Gegen die Verfügung der Antragsgegnerin vom 19. Juni 2007 hat die Antragstellerin am 17. August 2007 Klage - 11 K 3363/07 - erhoben. Mit der Klage beantragt sie, die Teilentscheidungen BK 1-07/003-1 und BK 1-07/003-2 aufzuheben, soweit darin die Durchführung eines Vergabeverfahrens im Wege der Versteigerung der Frequenzen für den digitalen Mobilfunk im Bereich 2,6 GHz anordnet wird, hilfweise die oben genannte Entscheidung aufzuheben, soweit sie die Durchführung des Vergabeverfahrens für solche Frequenzen anordnet, die der Antragstellerin zugeteilt sind.
Außerdem hat die Antragstellerin am 20. August 2007 einstweiligen Rechtsschutz beantragt. Sie behauptet, dass ihr durch das Vergabeverfahren schwere und nicht wieder gutzumachende Nachteile entstünden. Schon jetzt werde die Nutzung der Frequenzen dadurch eingeschränkt, dass angesichts der ungesicherten Rechtslage kein Investor bereit sei, den Ausbau des Funknetzes der Antragstellerin zu finanzieren. Diese Lage werde verschärft, wenn das Vergabeverfahren stattfinde. Der Prozessvergleich im Verfahren 11 L 1880/06 biete ihr keinen hinreichenden Schutz, weil die Aussetzung der Vollziehung - solange die Hauptsache noch nicht rechtskräftig entschieden sei - längstens bis zur Nutzungsaufnahme durch einen Dritten gelte.
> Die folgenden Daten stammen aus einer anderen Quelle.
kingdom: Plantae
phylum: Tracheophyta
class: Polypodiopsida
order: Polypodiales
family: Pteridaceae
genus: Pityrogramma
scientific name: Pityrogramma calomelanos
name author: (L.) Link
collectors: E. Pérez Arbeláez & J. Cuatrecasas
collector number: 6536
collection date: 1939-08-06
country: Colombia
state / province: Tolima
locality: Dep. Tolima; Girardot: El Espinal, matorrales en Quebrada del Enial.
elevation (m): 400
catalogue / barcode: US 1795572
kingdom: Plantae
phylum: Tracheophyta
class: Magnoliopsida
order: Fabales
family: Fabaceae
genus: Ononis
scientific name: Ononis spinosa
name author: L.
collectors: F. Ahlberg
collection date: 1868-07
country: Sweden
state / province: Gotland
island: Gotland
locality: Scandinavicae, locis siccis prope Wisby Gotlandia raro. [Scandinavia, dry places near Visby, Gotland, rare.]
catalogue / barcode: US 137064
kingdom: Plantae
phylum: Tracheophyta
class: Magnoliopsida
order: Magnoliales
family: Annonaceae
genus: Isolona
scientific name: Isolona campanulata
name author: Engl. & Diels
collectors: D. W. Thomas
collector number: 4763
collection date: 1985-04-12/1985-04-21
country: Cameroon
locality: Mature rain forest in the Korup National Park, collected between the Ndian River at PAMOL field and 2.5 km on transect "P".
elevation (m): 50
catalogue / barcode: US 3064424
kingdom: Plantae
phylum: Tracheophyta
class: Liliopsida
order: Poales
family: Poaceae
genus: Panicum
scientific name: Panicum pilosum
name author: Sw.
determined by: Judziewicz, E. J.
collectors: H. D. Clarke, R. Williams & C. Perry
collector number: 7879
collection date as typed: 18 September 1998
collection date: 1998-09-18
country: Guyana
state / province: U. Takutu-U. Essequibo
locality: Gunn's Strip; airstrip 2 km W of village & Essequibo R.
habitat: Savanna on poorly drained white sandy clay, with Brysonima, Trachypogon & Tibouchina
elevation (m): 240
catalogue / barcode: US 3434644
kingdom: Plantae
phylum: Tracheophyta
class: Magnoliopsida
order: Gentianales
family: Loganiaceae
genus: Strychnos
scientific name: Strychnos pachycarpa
Die Antragstellerin sei durch das Vergabeverfahren unmittelbar betroffen, weil die ihr zustehenden Frequenzen vergeben werden sollten. Durch die Ausgestaltung der Entscheidung als Verwaltungsakt bestehe für die Antragstellerin die Gefahr, dass sie bei einer Anfechtung der Zuteilungsentscheidung mit ihren Einwendungen gegen die Knappheitsprognose ausgeschlossen werde.
Die Antragsgegnerin halte an dem Ausschluss des festen Funkdienstes fest, obwohl künftige Frequenzinhaber mit der gleichen Technologie wie die Antragstellerin die selben Dienste anbieten könnten wie jetzt die Antragstellerin. Die Antragstellerin biete den Übergang von einer Funkzelle zur anderen nur wegen der Vorgaben der Antragsgegerin nicht an, mit der von ihr verwendeten Technik sei dies aber problemlos möglich. Auch Mobilfunkbetreiber böten jetzt Dienste an, die früher eindeutig dem festen Funkdienst zugeordnet gewesen seien. Durch den Ausschluss des festen Funkdienstes unterhalb des 3 GHz-Bereichs würden die drahtlosen Breitbanddienste benachteiligt. Das widerspreche den Forderungen der EU-Kommission in der Mitteilung vom 8. Februar 2007 (Zügiger Zugang zu Frequenzen für drahtlose elektronische Kommunikationsdienste durch mehr Flexibilität), die sich wegen der Konvergenz der Dienste von Rundfunk, Mobilfunk und drahtloser Breitbanddienste auch auf den drahtlosen Internetzugang beziehe. Der Ausschluss des festen Funkdienstes zementiere die historisch bedingte Fragmentierung der Frequenzbänder und widerspreche dem WAPECS-Konzept, das eine technologie- und dienstneutrale Frequenzvergabe vorsehe. Er sei auch nicht mit den Vorgaben der VO Funk zu vereinbaren, die das Band gleichberechtigt dem festen Funkdienst, dem Mobilfunkdienst und dem Rundfunk über Satelliten zuweise.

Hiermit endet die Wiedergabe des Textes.